Response of soil inorganic nitrogen dynamics to planting age and vegetation type in artificial sand‐fixing land

Abstract

AbstractVegetation restoration in dryland regions may be a powerful way to control desertification and promote local habitat recovery. In these artificial revegetation systems, ecosystem processes and functioning are strongly determined by nitrogen (N) availability, while soil inorganic N (SIN) is the major available N form and is absorbed as a main N source for plants. However, SIN dynamics, their influencing factors, and their relative importance to the ecosystem of these N‐limited systems are not well understood. A field investigation was conducted to examine the monthly variations in SIN and its response to planting age and vegetation type in a typical artificial sand‐fixing system in northwestern China. The SIN content in topsoil (0–20 cm) during the growing season ranged from 7.10 to 95.65 mg kg−1, with a mean value of 27.14 mg kg−1. Soil nitrate N had a dominant role in determining SIN monthly dynamics, which showed a fluctuating trend with two peak values in early July and late August.
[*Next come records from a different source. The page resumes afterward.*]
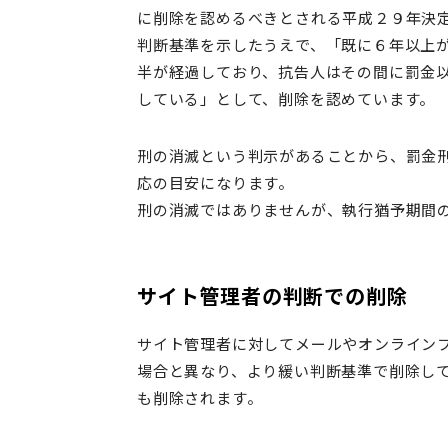
に削除を認めるべきとされる平成２９年決
判断基準を示したうえで、「既に６年以上
半が経過しており、抗告人はその間に罰金
している」として、削除を認めています。
刑の消滅という判示があることから、罰金
応の目安になります。
刑の消滅ではありませんが、執行猶予期間
サイト管理者の判断での削除
サイト管理者に対してメールやオンライン
場合と異なり、より緩い判断基準で削除し
も削除されます。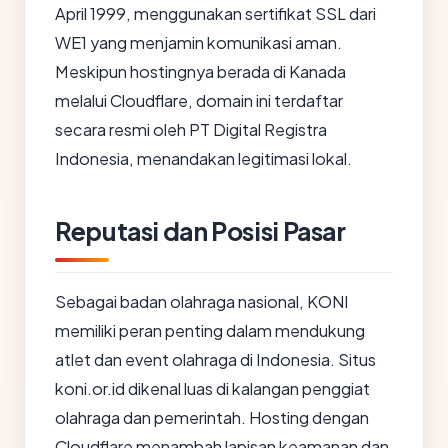
April 1999, menggunakan sertifikat SSL dari
WE1 yang menjamin komunikasi aman.
Meskipun hostingnya berada di Kanada
melalui Cloudflare, domain ini terdaftar
secara resmi oleh PT Digital Registra
Indonesia, menandakan legitimasi lokal.
Reputasi dan Posisi Pasar
Sebagai badan olahraga nasional, KONI
memiliki peran penting dalam mendukung
atlet dan event olahraga di Indonesia. Situs
koni.or.id dikenal luas di kalangan penggiat
olahraga dan pemerintah. Hosting dengan
Cloudflare menambah lapisan keamanan dan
SIN showed a significant increasing trend with the planting age of sand‐fixing vegetation, and it was highest for Nitraria sphaerocarpa (55.66 ± 5.76 mg kg−1), followed by Haloxylon ammodendron (29.81 ± 3.47 mg kg−1) and interspace (11.39 ± 1.13 mg kg−1). SIN displayed a hump‐shaped relationship with air temperature (R2 = 0.96, p < 0.01) and had a maximum at 19.88°C. The change rate of SIN was positively correlated with accumulated precipitation (R2 = 0.99, p < 0.05). SIN was correlated significantly with soil organic carbon (SOC), total nitrogen (TN), and soil clay content. Our results revealed that climatic (air temperature and precipitation), abiotic (soil texture), plant (planting age and vegetation type), and nutrient‐related (SOC and TN) factors regulate SIN dynamics in artificial sand‐fixing vegetation systems. Climate was the predominant factor affecting soil ammonium N, and soil nutrients (SOC and TN) were the predominant factor affecting soil nitrate N. Therefore, these factors should be integrated into optimizing regional vegetation establishment and improving ecosystem management practices in sand‐fixing lands.